The prolific Lincoln author was the subject of a profile published Sunday:
Mr. Holzer, who uses summer vacations to research and weekends to write, has been hooked on Lincoln for over a half-century, ever since a composition assignment in the fifth grade found him randomly picking the president’s name from a hat. His buddy picked Genghis Khan and eventually became a rock ’n’ roll promoter. (“Whatever you are, be a good one” is bromide advice attributed to Lincoln.)
This time it’s a brief authorization for a prisoner discharge, from the Royal Oak Historical Society Museum in Michigan.
The Civil War Sesquicentennial blog of The New York Times has an interesting post on Francis Carpenter and Lincoln. Carpenter stayed at the White House while working on his painting of Lincoln reading the Emancipation Proclamation to members of his cabinet. The painting itself got mixed reviews, but Carpenter’s book about the time he spent in the Executive Mansion has been a gold mine for historians.
Jerry Bowyer argues that the Great Emancipator and the Caped Crusader are linked by a willingness to take extreme measures in times of crisis:
The parallel with Lincoln comes from the idea of bending the law in order to preserve its spirit. During the Civil War Lincoln suspended the writ of habeas corpus to preserve the Union, and people argue to this day about the constitutionality of this action (even though the Constitution clearly allows for the suspension of habeas corpus in times of “rebellion or invasion,” and one would think that half the country taking up arms against the other meets that threshold). It was, like the very existence of Batman, a temporary measure in response to a crisis, not a long-term solution. The same goes for Batman’s lie about Harvey Dent, whose two faces amusingly—but probably unintentionally—echo Lincoln’s famous rejoinder “If I were two-faced, would I be wearing this one?”
Steven Spielberg’s long-awaited Lincoln movie finally has a release date. It will open in select theaters on November 9th and in theaters everywhere one week later.
Spielberg isn’t the only filmmaker who’s working on a Lincoln project. Acclaimed director Terrence Malick is producing a film about Lincoln’s early years. Diane Kruger broke the news when she told an interviewer that she’ll be playing Sarah Bush Johnston Lincoln.
Finally, a television film based on the book Killing Lincoln by Bill O’Reilly and Martin Dugard is in the works.

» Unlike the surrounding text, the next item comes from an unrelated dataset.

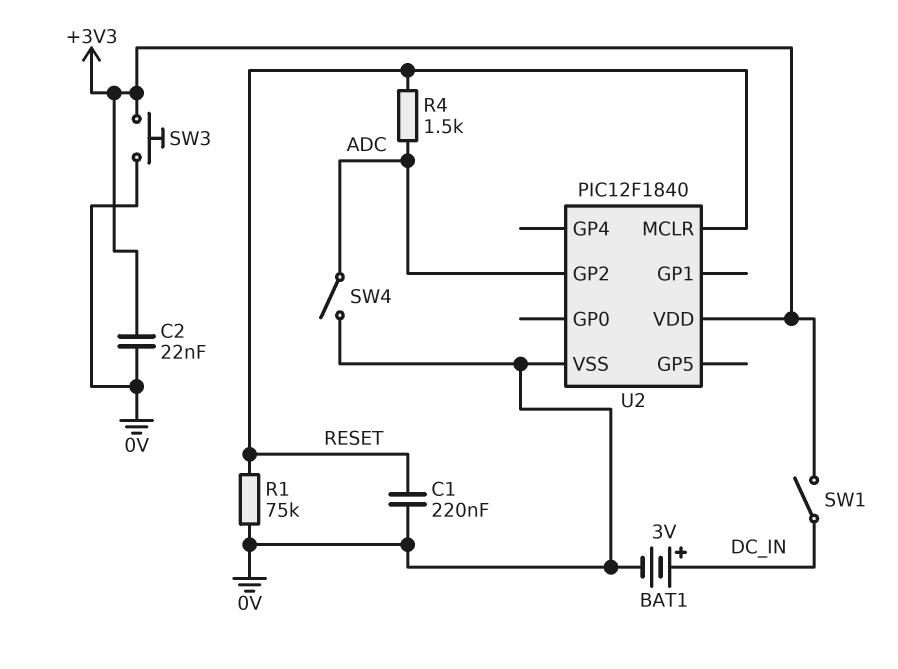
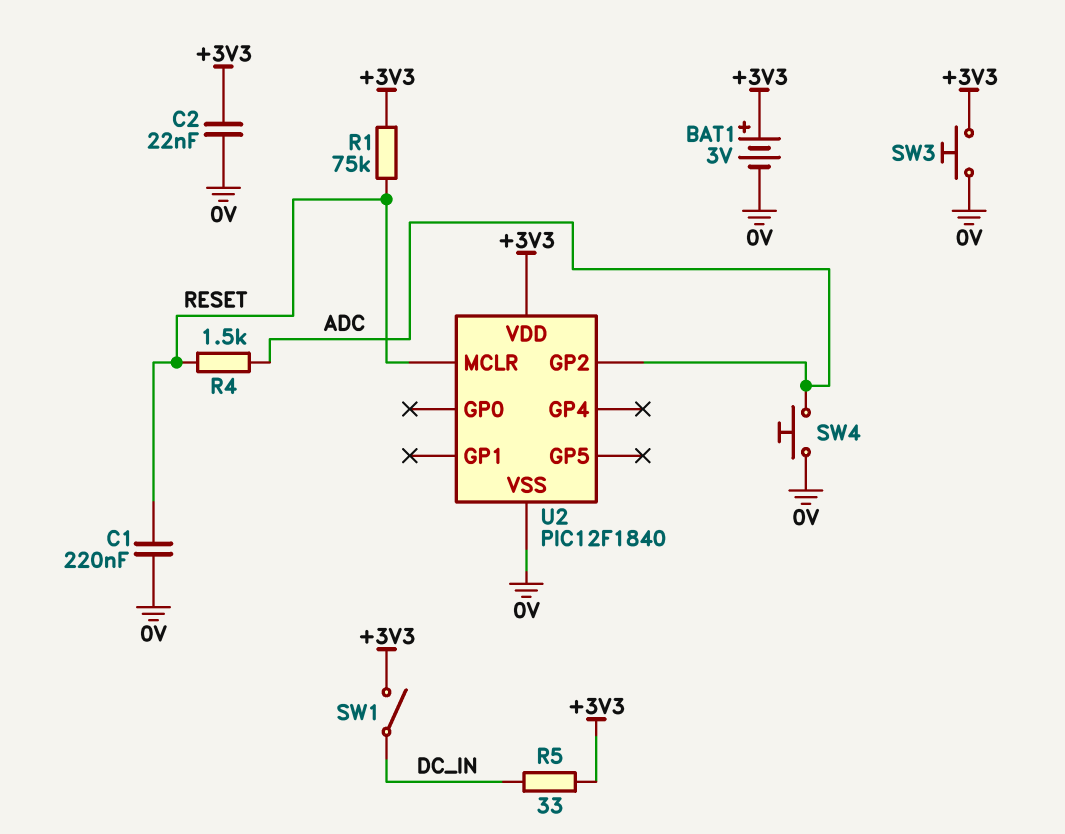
BAT1: 3V (plus DC_IN, minus 0V) -> 3V (plus +3V3, minus 0V)
R1: 75k (0V, RESET) -> 75k (+3V3, RESET)
R5: none -> 33 (+3V3, DC_IN)
SW4: switch (0V, ADC) -> button (0V, ADC)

Produced by the same filmmakers who made last year’s Emmy-winning documentary Gettysburg, it will star Billy Campbell as Lincoln and will air on the National Geographic Channel in 2013.
Kevin Nance offers some thoughts on our ongoing fascination with Lincoln. He suggests that the current Lincoln craze in pop culture owes a lot to the election of our first African-American president.
Stephen Carter, a professor at Yale Law and author of the new alternate history novel The Impeachment of Abraham Lincoln, shared some observations on Lincoln’s restrictions of civil liberties and his racial attitudes for a recent article:
“My admiration for Lincoln is undiminished, in part because I don’t try to judge him by the standards of the 21st century,” Carter says. “He was not above telling the occasional racial joke, and he made it very clear more than once, leading up to the Civil War, that he thought black people were, as a group, inferior to white people. What’s striking about Lincoln isn’t so much that he was originally trapped in the racial attitudes of his day but, rather, that he was able to do so much to transcend those attitudes as time went on. He went on quite an intellectual and, I suppose one could say, moral journey over those years in the White House, and evolved enormously. But the key thing is what he did, not why he did it.”